··· Available data
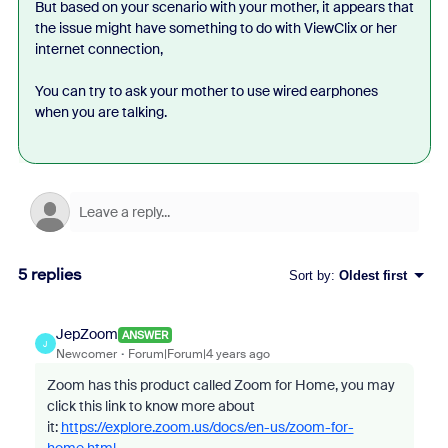
But based on your scenario with your mother, it appears that
the issue might have something to do with
ViewClix or her
internet connection,
You can try to ask your mother to use wired earphones
when you are talking.
5 replies
Sort by
:
Oldest first
JepZoom
ANSWER
J
Newcomer
Forum|Forum|4 years ago
Zoom has this product called Zoom for Home, you may
click this link to know more about
it:
https://explore.zoom.us/docs/en-us/zoom-for-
······
▶ **What is expected**
Swap "mother" for "sister" throughout the rows above and write out their text again with nothing else changed. Leave the pictures out.

▶ **Response box**
But based on your scenario with your sister, it appears that
the issue might have something to do with
ViewClix or her
internet connection,
You can try to ask your sister to use wired earphones
when you are talking.
5 replies
Sort by
:
Oldest first
JepZoom
ANSWER
J
Newcomer
Forum|Forum|4 years ago
Zoom has this product called Zoom for Home, you may
click this link to know more about
it:
https://explore.zoom.us/docs/en-us/zoom-for-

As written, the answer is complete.